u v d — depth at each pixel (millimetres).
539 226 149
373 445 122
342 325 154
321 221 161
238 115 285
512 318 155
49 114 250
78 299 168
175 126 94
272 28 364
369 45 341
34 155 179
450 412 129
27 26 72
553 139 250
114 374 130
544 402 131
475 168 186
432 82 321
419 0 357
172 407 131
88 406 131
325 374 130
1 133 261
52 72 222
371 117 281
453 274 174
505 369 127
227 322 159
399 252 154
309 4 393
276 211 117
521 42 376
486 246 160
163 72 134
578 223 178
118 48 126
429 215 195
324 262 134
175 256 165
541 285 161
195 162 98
·····
### What to work on
Output the full listing exactly as it stands.

### Expected answer
u v d — depth at each pixel (millimetres).
539 226 149
373 445 122
342 325 154
321 221 161
238 115 285
512 318 155
49 114 250
78 299 168
175 126 94
272 28 364
369 45 341
34 155 179
450 412 129
27 26 72
553 139 250
114 374 130
544 402 131
475 168 186
432 82 321
419 0 357
172 407 131
88 406 131
325 374 130
1 133 261
52 72 222
371 117 281
453 274 174
505 369 127
227 322 159
399 252 154
309 4 393
276 211 117
521 42 376
486 246 160
163 72 134
578 223 178
118 48 126
429 215 195
324 262 134
175 256 165
541 285 161
195 162 98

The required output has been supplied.